(Photo: AaronP/Bauer-Griffin/GC Images)
Nov 16, 2023
In a pioneering move for a major U.S. newspaper, the Los Angeles Times' editorial board on Thursday joined growing global demands for a cease-fire in Israel's war on the Gaza Strip.
"It has become impossible to distinguish between Israel's decidedly nonsurgical operation against Hamas militants in Gaza and the indiscriminate killing of Palestinian civilians," the editorial board wrote. "When so-called humanitarian pauses in the bombardment and ground operations are too brief to realistically permit innocents to flee, or when there is no place for noncombatants to go that is not also in the line of fire, such pauses are so deficient as to be meaningless."
"It is time for a cease-fire," the board declared, urging U.S. President Joe Biden to pressure Israeli Prime Minister Benjamin Netanyahu to stop attacks on the besieged enclave that have killed more than 11,400 Palestinians, including at least 4,710 children, and displaced over 1.5 million. "The world cannot stand by to witness more slaughter of civilians."
"Remaining mindful of America's mistakes, it is incumbent upon the Biden administration now to avoid complicity with Israel's."
The editorial stresses that "no one should harbor illusions about Hamas, the radical militant organization that serves as the de facto Gaza government and began the current hostilities" with the October 7 attack on Israel in which about 1,200 people were killed and around 240 more were taken hostage. It also warns that "the trauma inflicted on Palestinian survivors only increases the recruiting ability of Israel's enemies, whether they be Hamas, Hezbollah, or any successors bent on destruction of Israel."
Since Netanyahu declared what he has called a "war to the end," Biden has expressed his "unwavering" support and asked Congress for an extra $14.3 billion in military assistance, on top of the nearly $4 billion that Israel already gets annually. Rather than a cease-fire, Biden—like many on Capitol Hill—has advocated for humanitarian pauses.
In a departure from previous action, the United States on Wednesday night declined to veto a United Nations Security Council resolution urging humanitarian pauses in Gaza—a development that Human Rights Watch U.N. director Louis Charbonneau said "should be a wake-up call to Israeli authorities that global concern, even among its allies, is strong."
While vising Israel after Hamas' attack last month, Biden urged the nation to learn from U.S. mistakes post-9/11. As the LA Times editorial summarizes: "The statement was a clear message to Israel: Don't blunder as we did. Don't squander the goodwill of the rest of the world by killing civilians. Don't mimic your enemy's cruelty. Don't leave a power vacuum that can be filled by other, even more potent enemies. Have an exit strategy."
"Remaining mindful of America's mistakes, it is incumbent upon the Biden administration now to avoid complicity with Israel's," the board argued. "We are past the time to excuse the horror in Gaza. Biden has to press Netanyahu hard to stop the indiscriminate killing. That starts with a call for a cease-fire."

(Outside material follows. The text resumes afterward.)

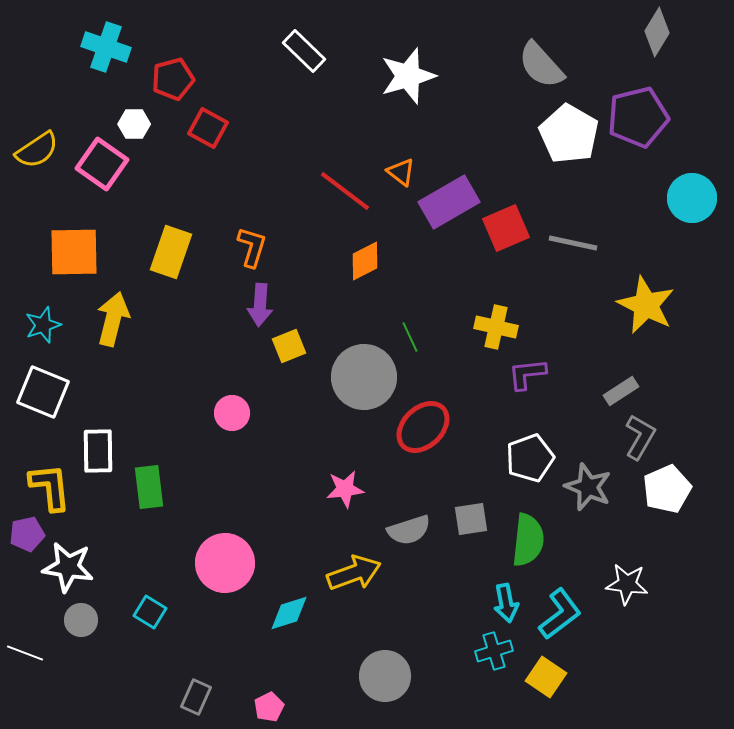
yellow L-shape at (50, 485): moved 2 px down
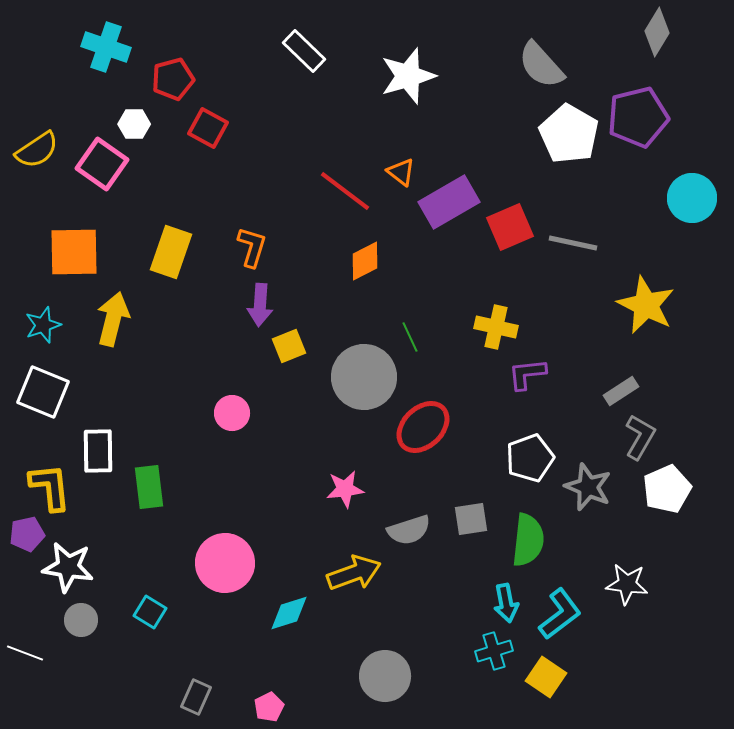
red square at (506, 228): moved 4 px right, 1 px up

While the LA Times' call does follow the editorial board of the U.K.-based Financial Timesadvocating for a humanitarian cease-fire on October 30, several journalists and other observers noted that this appeared to be the first major U.S. newspaper to join people around the world in making the demand—including with massive demonstrations and civil disobedience.
Welcoming the "strong" editorial, University of Pennsylvania professor Victor Pickard said Thursday, "Let's hope others follow."
The Los Angeles chapter of Democratic Socialists of America similarly declared that "it's time for Los Angeles congressional representatives to join the call."
Investigative journalist Kamala Kelkar highlighted that the editorial's publication coincided with Semaforrevealing that the LA Times "is prohibiting staff from covering the Gaza war for at least three months if they signed a strongly worded open letter criticizing Israel's military operations in the region."
Semafor's Max Tani reported that the newspaper "did not respond to a request for comment. But earlier this week, LA Times top editor Kevin Merida reminded staff of the company's ethics and fairness policy, which stated that a 'fair-minded reader of the Times news coverage should not be able to discern the private opinions of those who contributed to that coverage, or to infer that the organization is promoting any agenda."